Bu tür uygulamalar Rabbimizin “Ben her şeyi gerçek ile yarattım” kanununa tamamen ters olan temelsiz uygulamalardır. Kur’an, mesajı ve önerdiği yaşam modeliyle gönüllere şifadır.

Kur’an’ın şifa oluşu bedensel hastalıklara değil, zihinsel hastalıklara yöneliktir.

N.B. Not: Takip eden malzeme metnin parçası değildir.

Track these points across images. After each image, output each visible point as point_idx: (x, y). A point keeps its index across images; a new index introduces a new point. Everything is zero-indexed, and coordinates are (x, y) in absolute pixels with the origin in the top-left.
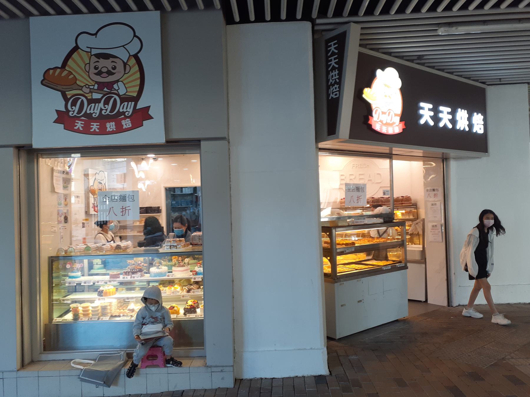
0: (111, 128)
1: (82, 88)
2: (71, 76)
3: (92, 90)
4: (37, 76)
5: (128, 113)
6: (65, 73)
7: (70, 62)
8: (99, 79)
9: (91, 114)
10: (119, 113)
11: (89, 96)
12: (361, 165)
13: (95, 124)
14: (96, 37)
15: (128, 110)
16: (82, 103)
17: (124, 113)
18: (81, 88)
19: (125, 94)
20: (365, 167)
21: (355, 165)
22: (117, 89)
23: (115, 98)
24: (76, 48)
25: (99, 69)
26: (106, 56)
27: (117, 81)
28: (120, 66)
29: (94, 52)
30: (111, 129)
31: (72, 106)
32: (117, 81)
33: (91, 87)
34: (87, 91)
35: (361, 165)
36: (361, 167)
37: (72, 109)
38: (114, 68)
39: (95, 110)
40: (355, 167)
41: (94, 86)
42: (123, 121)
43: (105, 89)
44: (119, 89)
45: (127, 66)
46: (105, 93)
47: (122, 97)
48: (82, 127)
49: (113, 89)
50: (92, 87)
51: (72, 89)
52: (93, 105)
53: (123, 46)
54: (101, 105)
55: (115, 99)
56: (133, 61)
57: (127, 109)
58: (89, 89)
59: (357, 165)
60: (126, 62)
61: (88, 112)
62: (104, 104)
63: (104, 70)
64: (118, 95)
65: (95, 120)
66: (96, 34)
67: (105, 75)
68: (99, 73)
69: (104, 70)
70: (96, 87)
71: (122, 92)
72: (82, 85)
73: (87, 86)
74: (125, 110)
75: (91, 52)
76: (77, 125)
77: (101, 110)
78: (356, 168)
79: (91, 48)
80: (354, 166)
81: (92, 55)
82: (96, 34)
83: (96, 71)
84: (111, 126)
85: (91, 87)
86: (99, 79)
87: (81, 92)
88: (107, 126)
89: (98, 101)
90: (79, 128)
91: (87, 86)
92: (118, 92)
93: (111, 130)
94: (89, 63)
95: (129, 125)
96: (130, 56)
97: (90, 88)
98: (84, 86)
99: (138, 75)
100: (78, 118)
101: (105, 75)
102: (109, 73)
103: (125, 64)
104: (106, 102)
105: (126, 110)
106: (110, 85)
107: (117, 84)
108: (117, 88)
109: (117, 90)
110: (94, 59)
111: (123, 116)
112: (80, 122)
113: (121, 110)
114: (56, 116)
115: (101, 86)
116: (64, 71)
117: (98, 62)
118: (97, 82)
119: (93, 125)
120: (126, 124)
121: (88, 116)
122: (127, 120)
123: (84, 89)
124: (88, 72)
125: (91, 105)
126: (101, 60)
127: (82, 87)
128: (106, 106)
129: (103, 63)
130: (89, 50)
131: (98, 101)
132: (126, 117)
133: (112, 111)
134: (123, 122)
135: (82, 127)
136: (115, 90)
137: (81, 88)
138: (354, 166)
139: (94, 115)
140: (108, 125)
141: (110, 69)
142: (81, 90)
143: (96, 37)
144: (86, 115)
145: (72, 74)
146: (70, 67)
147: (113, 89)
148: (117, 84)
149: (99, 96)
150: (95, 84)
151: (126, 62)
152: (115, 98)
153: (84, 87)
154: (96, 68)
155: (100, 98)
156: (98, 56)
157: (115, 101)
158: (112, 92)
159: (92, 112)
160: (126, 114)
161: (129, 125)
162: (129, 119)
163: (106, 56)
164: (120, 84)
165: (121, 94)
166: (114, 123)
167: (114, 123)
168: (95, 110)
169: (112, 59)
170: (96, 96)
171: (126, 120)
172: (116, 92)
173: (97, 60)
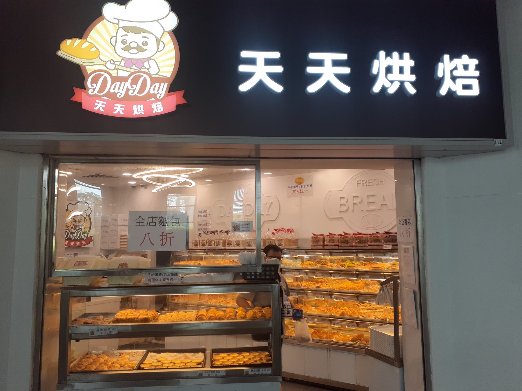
0: (138, 111)
1: (106, 64)
2: (94, 49)
3: (117, 67)
5: (159, 95)
8: (126, 54)
9: (115, 94)
10: (149, 96)
11: (114, 73)
12: (370, 181)
13: (119, 106)
14: (125, 8)
15: (159, 92)
16: (105, 80)
17: (154, 95)
18: (104, 63)
19: (157, 74)
20: (376, 184)
21: (361, 182)
22: (147, 68)
23: (145, 77)
25: (128, 44)
26: (137, 30)
28: (152, 42)
29: (122, 24)
30: (138, 112)
31: (92, 83)
32: (149, 59)
33: (116, 63)
34: (112, 67)
35: (370, 181)
36: (371, 184)
37: (93, 86)
38: (146, 44)
40: (362, 184)
41: (120, 62)
42: (154, 104)
43: (134, 67)
44: (150, 68)
45: (161, 43)
46: (133, 71)
47: (153, 76)
48: (103, 107)
49: (143, 67)
50: (118, 63)
51: (94, 64)
52: (118, 83)
53: (157, 21)
54: (128, 84)
55: (145, 80)
57: (158, 91)
58: (114, 65)
59: (364, 182)
60: (159, 38)
61: (112, 91)
62: (131, 84)
63: (135, 45)
64: (149, 75)
65: (120, 101)
67: (134, 51)
68: (128, 49)
69: (134, 45)
70: (123, 63)
71: (153, 71)
72: (106, 60)
73: (112, 62)
74: (156, 92)
75: (118, 24)
76: (97, 106)
77: (128, 90)
78: (363, 186)
79: (119, 20)
80: (360, 183)
81: (119, 28)
83: (124, 46)
84: (139, 109)
85: (116, 63)
86: (126, 54)
87: (104, 68)
88: (134, 109)
89: (125, 79)
90: (99, 108)
91: (112, 62)
92: (149, 71)
93: (139, 113)
94: (116, 36)
95: (160, 109)
96: (164, 32)
97: (115, 65)
98: (109, 61)
100: (100, 98)
101: (134, 51)
102: (140, 49)
103: (158, 41)
104: (135, 82)
105: (157, 92)
106: (140, 62)
107: (148, 62)
108: (148, 67)
109: (148, 69)
110: (121, 32)
111: (153, 99)
112: (101, 102)
113: (152, 92)
115: (129, 63)
116: (85, 42)
117: (127, 35)
118: (123, 58)
119: (117, 107)
120: (157, 108)
122: (159, 103)
123: (108, 65)
124: (115, 47)
125: (114, 84)
126: (130, 34)
127: (106, 62)
128: (133, 86)
129: (132, 37)
130: (116, 21)
131: (125, 79)
132: (157, 100)
133: (140, 92)
134: (154, 106)
135: (103, 107)
136: (146, 68)
137: (104, 63)
138: (360, 183)
139: (118, 95)
140: (135, 108)
141: (140, 44)
142: (105, 65)
143: (125, 8)
144: (108, 94)
145: (95, 46)
146: (92, 38)
147: (143, 67)
148: (148, 62)
149: (126, 74)
150: (121, 60)
151: (159, 38)
152: (145, 77)
153: (109, 62)
154: (124, 42)
155: (127, 76)
156: (127, 29)
157: (145, 81)
158: (142, 70)
159: (116, 91)
160: (158, 96)
161: (160, 109)
162: (161, 103)
163: (137, 30)
164: (151, 62)
165: (152, 73)
166: (142, 106)
167: (142, 106)
169: (143, 34)
170: (122, 74)
171: (157, 104)
172: (146, 71)
173: (126, 33)
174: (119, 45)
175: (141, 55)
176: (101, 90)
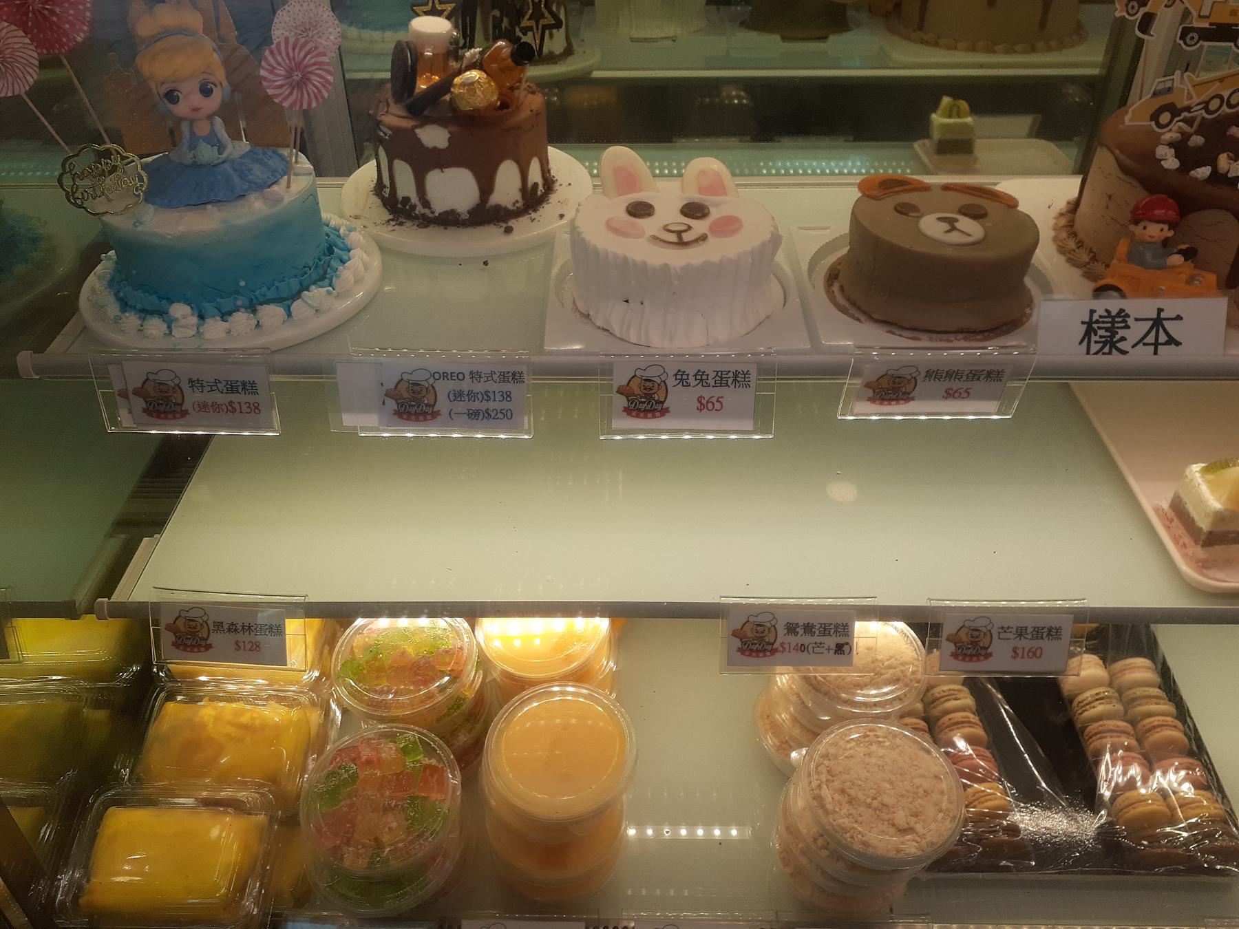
4: (615, 389)
6: (628, 388)
7: (631, 382)
8: (644, 391)
17: (656, 409)
24: (635, 375)
27: (654, 393)
28: (656, 386)
29: (643, 378)
34: (638, 396)
38: (653, 387)
39: (643, 407)
54: (646, 405)
56: (663, 384)
66: (645, 370)
71: (656, 399)
82: (645, 370)
89: (644, 402)
99: (665, 391)
103: (659, 385)
114: (623, 409)
121: (639, 410)
129: (648, 384)
131: (644, 402)
133: (651, 407)
154: (644, 386)
156: (645, 380)
157: (653, 403)
168: (643, 407)
174: (642, 387)
175: (651, 392)
176: (634, 407)
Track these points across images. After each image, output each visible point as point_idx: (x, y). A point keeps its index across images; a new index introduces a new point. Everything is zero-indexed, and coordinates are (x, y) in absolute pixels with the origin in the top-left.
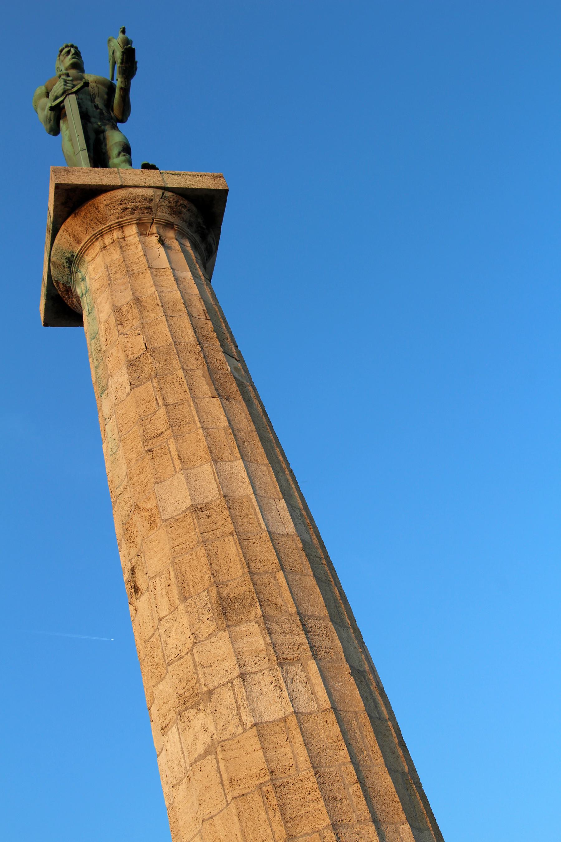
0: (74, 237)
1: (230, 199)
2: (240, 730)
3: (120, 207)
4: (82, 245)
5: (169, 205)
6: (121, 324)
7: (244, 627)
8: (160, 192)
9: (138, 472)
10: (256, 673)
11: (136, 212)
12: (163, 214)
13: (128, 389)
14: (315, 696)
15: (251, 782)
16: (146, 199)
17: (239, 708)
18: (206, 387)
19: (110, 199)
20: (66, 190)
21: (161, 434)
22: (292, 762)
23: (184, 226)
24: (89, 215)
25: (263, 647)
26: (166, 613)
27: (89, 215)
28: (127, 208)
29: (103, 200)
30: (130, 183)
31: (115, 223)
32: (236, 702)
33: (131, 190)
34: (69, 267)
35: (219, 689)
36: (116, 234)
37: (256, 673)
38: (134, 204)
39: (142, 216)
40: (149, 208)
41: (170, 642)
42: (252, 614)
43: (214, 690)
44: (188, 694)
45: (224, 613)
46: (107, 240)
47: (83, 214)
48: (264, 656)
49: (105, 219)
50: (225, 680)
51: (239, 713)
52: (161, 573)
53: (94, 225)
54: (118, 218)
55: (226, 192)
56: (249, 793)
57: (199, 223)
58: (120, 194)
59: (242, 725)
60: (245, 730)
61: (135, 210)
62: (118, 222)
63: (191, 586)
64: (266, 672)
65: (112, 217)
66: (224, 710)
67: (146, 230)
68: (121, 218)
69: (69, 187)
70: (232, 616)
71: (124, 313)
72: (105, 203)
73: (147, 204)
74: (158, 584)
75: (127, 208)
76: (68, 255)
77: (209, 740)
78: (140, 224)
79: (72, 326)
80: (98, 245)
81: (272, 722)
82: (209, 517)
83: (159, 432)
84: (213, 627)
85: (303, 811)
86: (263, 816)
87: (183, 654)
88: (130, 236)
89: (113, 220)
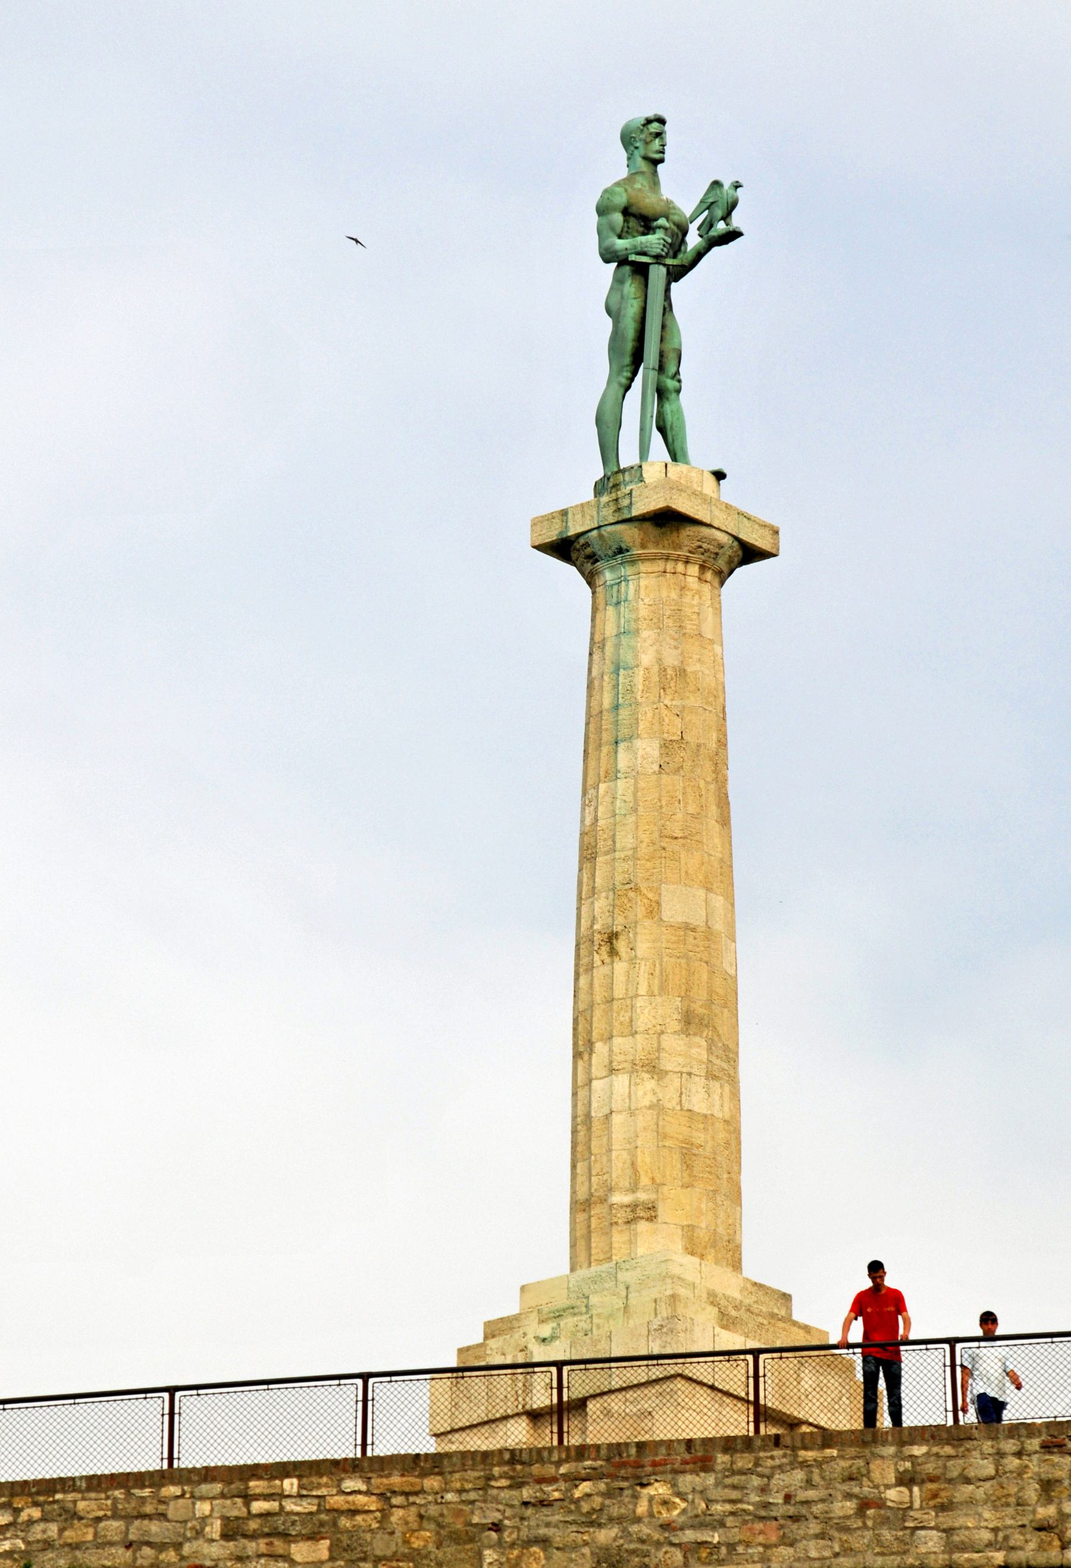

Çünkü Kur’an zihinleri ikna eder, sıkıntı ve bunalımları gidererek gönülleri tatmin eder, insanların ahlakî seviyelerini yükseltir, böylece toplumun dirlik ve düzenini, huzur ve sükununu da sağlamış olur. Kur’an’ın “şifa” ve “rahmet” özelliklerinin inananlar için olduğunun vurgulanması, Kur’an’dan ancak müminlerin istifade etmeleri sebebiyledir.

Kur`an`ı rehber edinen ve hüküm kitabı olarak kabul eden kimseler, ondan yararlanarak batıl itikatlardan, hurafelerden, kin, buğz, kıskançlık gibi kınanmış huylardan uzaklaşırlar, dolayısıyla psikolojik, aklî ve ahlâkî hastalıklardan şifa bulup Allah`ın rahmetine mazhar olurlar.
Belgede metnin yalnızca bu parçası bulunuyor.